Starring: Rashida Jones, Bill Murray, Marlon Wayans
Director: Sofia Coppola
Running Time: 96 mins
On The Rocks is an American film about a young New York mother who begins to suspect her constantly busy husband of having an affair, reluctantly launching an investigation egged on by her father.
I’ll admit that I’ve never been the biggest fan of Sofia Coppola’s films, but On The Rocks is a completely different story. A funny, charming and clever comedy-drama with great performances across the board, this is a lot of fun, and still has the same emotional depth as some of the director’s more serious works.
At first, the movie seems like a sweet albeit unoriginal look at a woman stuck in a rut, with the story relying too heavily on quirky genre tropes to let Coppola’s style really run free.
Rashida Jones is wonderful from the first minute, but we see surprisingly little of her character’s real personality until the arrival of her father, played by Bill Murray. Once Murray enters the picture, both he and Jones are absolute dynamite, and writer-director is really able to stretch her legs.
The overarching story follows Jones as she reluctantly begins to suspect her husband of having an affair, while her father excitedly gets in on the investigation. However, more than that, the film’s real heart lies in its assessment of family through a complex but thoroughly entertaining father-daughter relationship.
Murray plays a confident, charismatic and manipulative older man whose charm is impossible to resist.
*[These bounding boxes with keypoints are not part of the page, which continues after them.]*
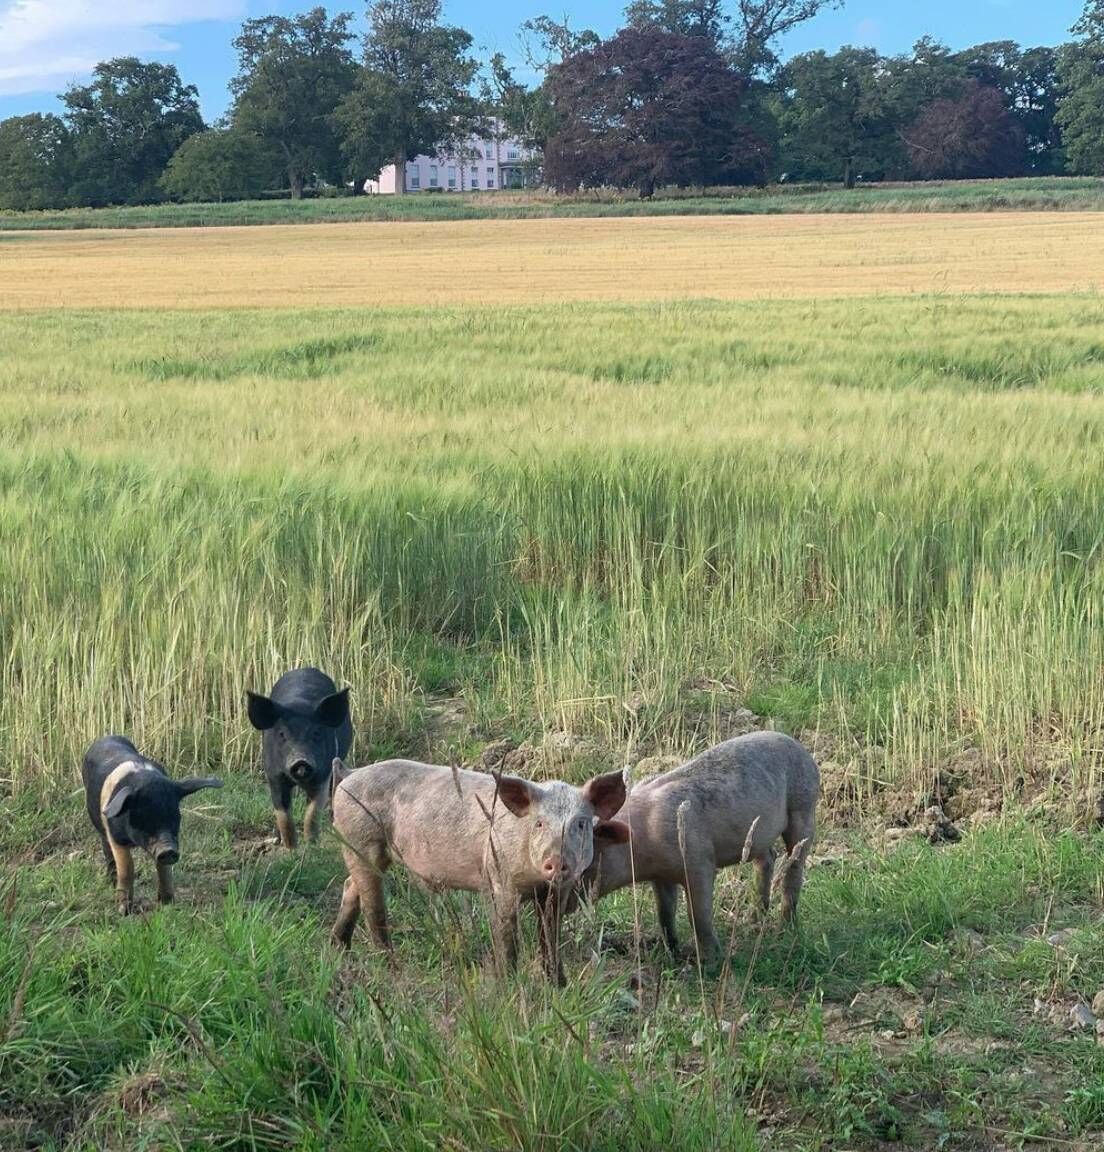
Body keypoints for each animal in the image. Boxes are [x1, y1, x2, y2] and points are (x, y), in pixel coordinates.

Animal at [82, 735, 223, 914]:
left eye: (176, 817)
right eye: (143, 818)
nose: (168, 849)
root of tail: (107, 736)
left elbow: (164, 869)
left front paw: (167, 902)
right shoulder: (116, 838)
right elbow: (126, 868)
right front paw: (123, 910)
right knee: (108, 852)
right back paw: (111, 882)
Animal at [246, 667, 352, 848]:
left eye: (316, 733)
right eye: (282, 734)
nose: (301, 761)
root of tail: (306, 668)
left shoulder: (322, 776)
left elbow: (312, 813)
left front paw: (311, 846)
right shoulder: (274, 776)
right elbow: (283, 815)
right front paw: (291, 848)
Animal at [330, 759, 629, 983]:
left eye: (580, 823)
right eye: (539, 823)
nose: (556, 860)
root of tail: (349, 774)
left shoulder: (558, 891)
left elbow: (550, 937)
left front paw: (558, 986)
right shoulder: (500, 879)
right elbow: (507, 936)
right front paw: (508, 984)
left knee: (350, 887)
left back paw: (339, 947)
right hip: (360, 841)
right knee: (373, 907)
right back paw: (391, 969)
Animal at [577, 731, 818, 963]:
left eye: (588, 863)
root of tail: (802, 750)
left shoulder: (699, 863)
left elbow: (698, 915)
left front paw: (710, 962)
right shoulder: (661, 876)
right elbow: (664, 913)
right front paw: (673, 954)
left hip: (803, 808)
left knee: (794, 865)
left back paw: (785, 928)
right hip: (759, 834)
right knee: (768, 857)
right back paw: (754, 920)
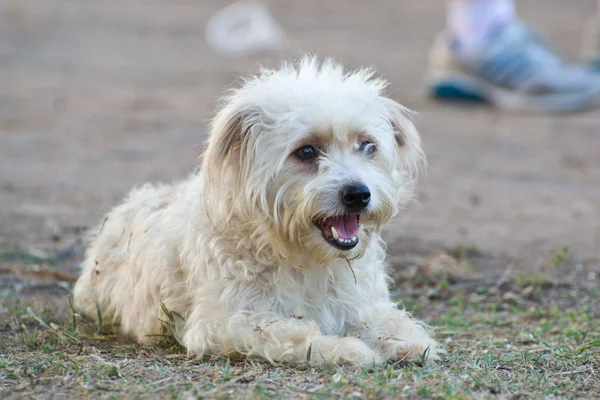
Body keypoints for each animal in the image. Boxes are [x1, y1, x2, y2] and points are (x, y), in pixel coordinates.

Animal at [74, 56, 440, 366]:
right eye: (306, 151)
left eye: (367, 145)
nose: (359, 194)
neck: (301, 256)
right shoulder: (224, 323)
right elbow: (296, 334)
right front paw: (344, 349)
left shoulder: (362, 304)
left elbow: (391, 322)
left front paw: (407, 342)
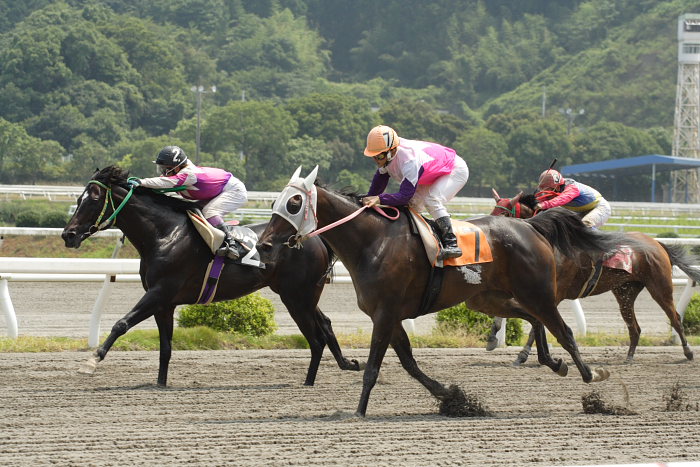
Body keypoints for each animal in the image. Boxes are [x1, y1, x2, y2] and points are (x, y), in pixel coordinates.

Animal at [60, 167, 360, 388]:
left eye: (93, 199)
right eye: (77, 199)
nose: (68, 235)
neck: (163, 235)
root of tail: (313, 237)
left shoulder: (159, 292)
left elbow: (121, 324)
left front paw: (91, 362)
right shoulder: (164, 302)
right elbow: (166, 346)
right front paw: (160, 383)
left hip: (297, 297)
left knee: (316, 338)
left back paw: (309, 382)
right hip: (300, 294)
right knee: (325, 325)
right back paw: (346, 364)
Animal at [256, 168, 640, 416]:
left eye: (293, 204)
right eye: (275, 203)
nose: (263, 245)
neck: (372, 242)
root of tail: (530, 225)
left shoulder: (385, 313)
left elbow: (374, 366)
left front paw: (359, 411)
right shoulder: (391, 315)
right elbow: (409, 363)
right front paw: (451, 395)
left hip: (539, 292)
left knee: (564, 330)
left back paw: (592, 375)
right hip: (490, 298)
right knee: (535, 321)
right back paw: (553, 363)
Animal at [490, 188, 696, 364]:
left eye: (505, 214)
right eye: (493, 211)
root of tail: (657, 243)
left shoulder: (552, 294)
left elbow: (537, 323)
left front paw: (523, 355)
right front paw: (493, 337)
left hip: (659, 286)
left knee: (675, 318)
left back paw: (688, 352)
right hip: (625, 292)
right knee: (635, 327)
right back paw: (629, 357)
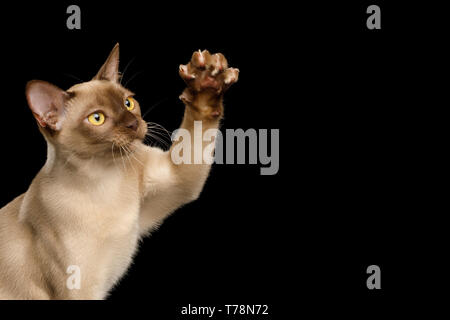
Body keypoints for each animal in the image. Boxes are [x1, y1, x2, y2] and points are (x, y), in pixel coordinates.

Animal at [0, 43, 239, 298]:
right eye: (97, 118)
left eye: (128, 103)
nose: (133, 124)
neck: (104, 180)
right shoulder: (81, 290)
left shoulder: (179, 180)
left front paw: (207, 83)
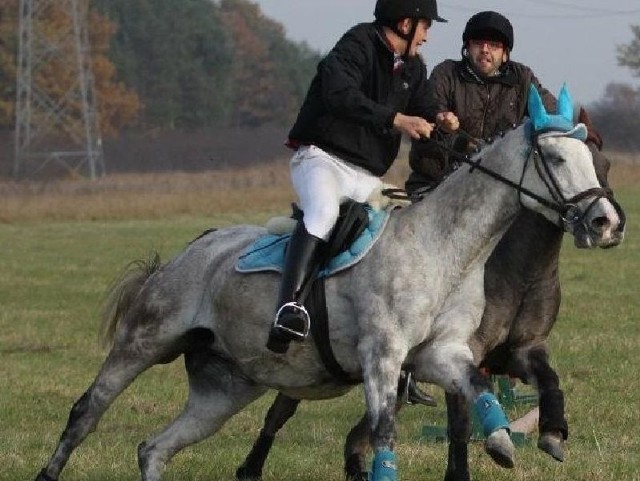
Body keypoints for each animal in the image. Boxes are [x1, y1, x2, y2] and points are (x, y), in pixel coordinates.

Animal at [33, 86, 620, 480]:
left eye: (597, 158)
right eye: (556, 157)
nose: (605, 222)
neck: (442, 249)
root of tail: (194, 247)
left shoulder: (439, 354)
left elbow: (477, 387)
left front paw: (502, 442)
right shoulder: (382, 358)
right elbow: (382, 434)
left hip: (225, 388)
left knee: (154, 448)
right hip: (144, 343)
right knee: (86, 413)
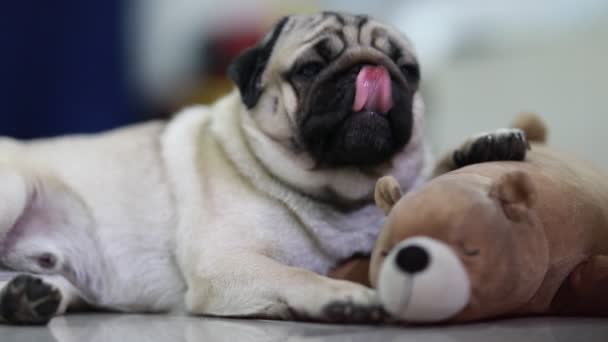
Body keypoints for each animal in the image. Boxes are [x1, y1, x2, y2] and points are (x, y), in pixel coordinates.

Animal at [0, 12, 528, 324]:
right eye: (310, 70)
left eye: (408, 70)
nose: (371, 70)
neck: (343, 193)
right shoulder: (227, 264)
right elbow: (295, 275)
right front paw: (340, 295)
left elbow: (433, 172)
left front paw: (485, 145)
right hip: (14, 188)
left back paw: (25, 296)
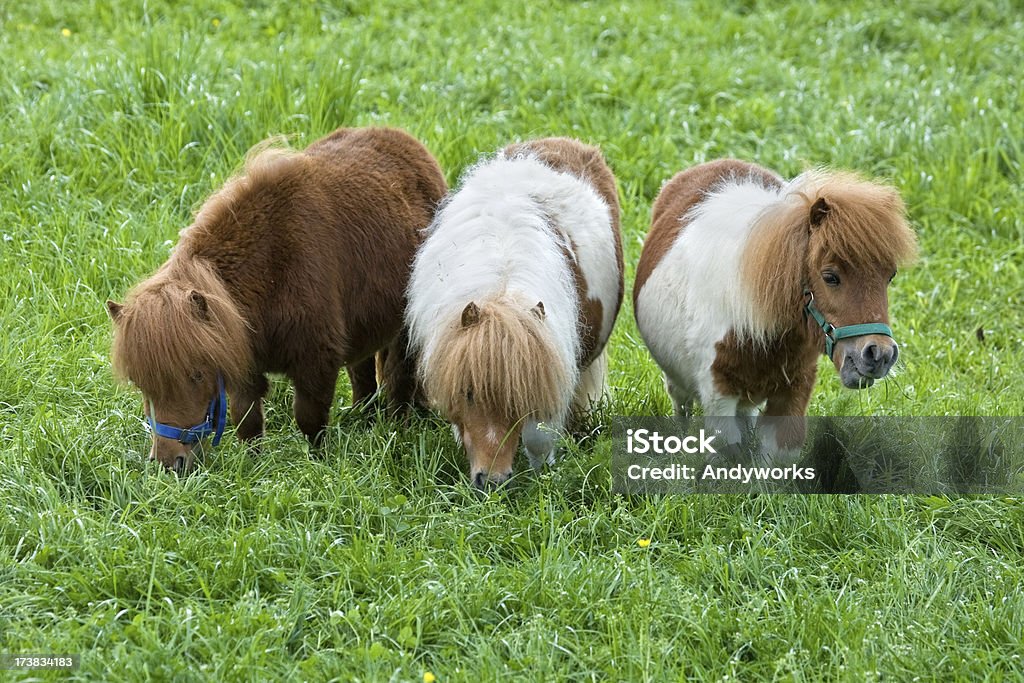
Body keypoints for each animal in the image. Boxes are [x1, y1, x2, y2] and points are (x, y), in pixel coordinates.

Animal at [105, 125, 446, 473]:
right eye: (139, 383)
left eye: (196, 374)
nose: (168, 463)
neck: (270, 269)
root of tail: (405, 142)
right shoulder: (243, 364)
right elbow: (247, 421)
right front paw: (253, 468)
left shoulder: (315, 362)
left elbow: (310, 420)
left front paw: (318, 465)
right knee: (363, 375)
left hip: (405, 329)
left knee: (398, 377)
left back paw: (397, 429)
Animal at [407, 139, 622, 489]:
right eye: (469, 393)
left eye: (519, 399)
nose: (492, 480)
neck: (502, 285)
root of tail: (565, 143)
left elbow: (538, 435)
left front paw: (544, 475)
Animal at [634, 158, 917, 462]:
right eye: (830, 277)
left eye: (890, 276)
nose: (879, 354)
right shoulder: (718, 393)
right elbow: (725, 451)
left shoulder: (794, 390)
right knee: (682, 402)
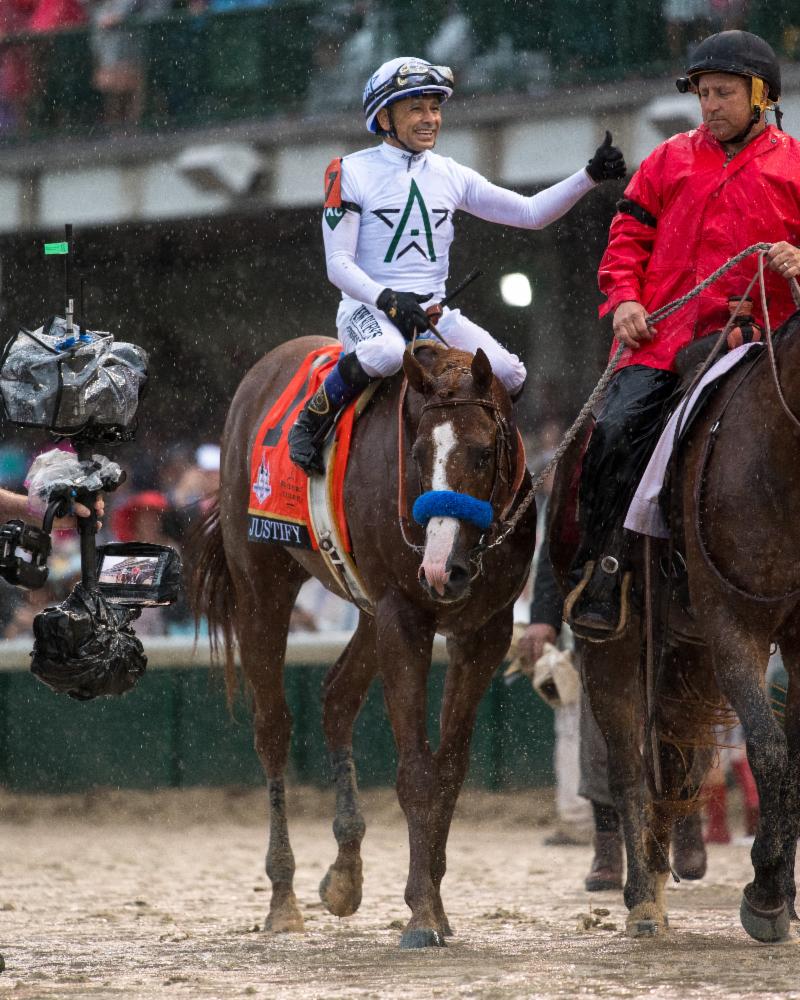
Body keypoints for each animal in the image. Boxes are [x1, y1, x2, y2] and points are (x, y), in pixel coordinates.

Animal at [190, 334, 536, 944]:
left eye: (483, 452)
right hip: (263, 587)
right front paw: (422, 913)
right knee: (273, 728)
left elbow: (450, 767)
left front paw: (434, 899)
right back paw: (283, 897)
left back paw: (345, 873)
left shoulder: (485, 631)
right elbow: (416, 770)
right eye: (417, 455)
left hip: (366, 611)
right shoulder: (403, 617)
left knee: (335, 698)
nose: (442, 570)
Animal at [552, 316, 800, 940]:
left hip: (682, 649)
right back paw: (642, 895)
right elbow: (769, 750)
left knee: (675, 765)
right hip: (614, 644)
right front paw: (765, 894)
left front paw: (781, 893)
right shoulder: (732, 628)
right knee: (627, 765)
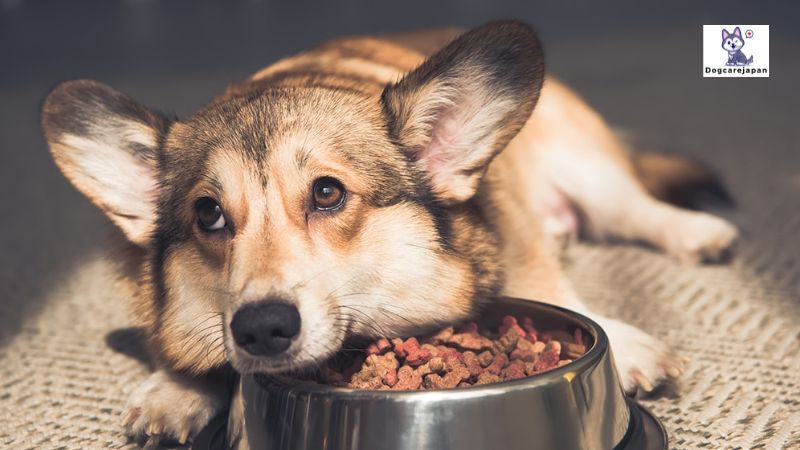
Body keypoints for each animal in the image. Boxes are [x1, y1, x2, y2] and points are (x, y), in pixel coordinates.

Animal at [39, 20, 736, 442]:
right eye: (209, 214)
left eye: (327, 193)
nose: (261, 328)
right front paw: (175, 392)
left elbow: (550, 285)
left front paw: (628, 345)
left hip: (586, 166)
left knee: (635, 207)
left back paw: (699, 232)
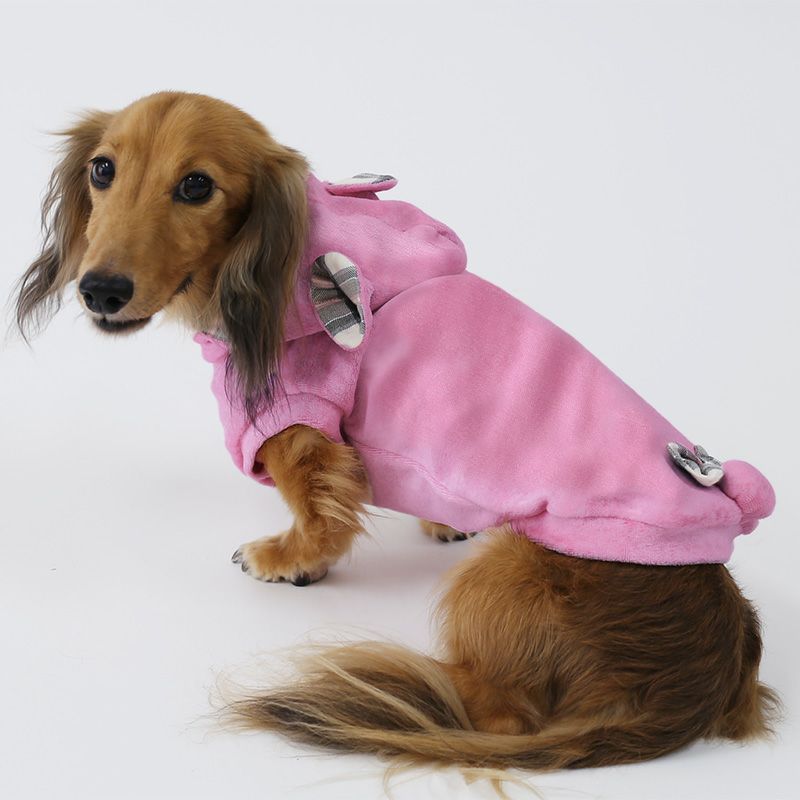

As he enchants everybody in his sight, Jones rolls her eyes, in the knowledge of his true character.
Not only charismatic, but a caring father too, the illusion of Murray’s charm is only shattered when you realise what his real angle is – meddling in other people’s lives and trying to project his own worldview onto everyone else.
The back-and-forth between father and daughter as they become deeper embroiled in a bizarre spy game is what really makes On The Rocks, and Sofia Coppola is able to deliver that story with such great humour and emotional worth.
There’s something of a Woody Allen movie about On The Rocks, except Coppola plumps for more timely, real-world themes about marriage, female independence and the generation gap instead of Allen’s full-blown existentialism.
But it’s the film’s humour that proves the real icing on the cake, as Coppola delivers a sumptuously sweet story that will make you laugh all the way through. Sometimes it’s more serious humour, and sometimes it’s a little more silly, but it’s always grounded brilliantly on the film’s characters and central ideas.
Overall, I really enjoyed On The Rocks. Though it gets off to a lukewarm start, the film bursts into life when Rashida Jones and Bill Murray combine, as Sofia Coppola’s excellent screenplay finally begins to show what it’s made of. Funny, insightful, clever and emotional, On The Rocks is right on the money from start to finish, and that’s why I’m giving it a 7.8.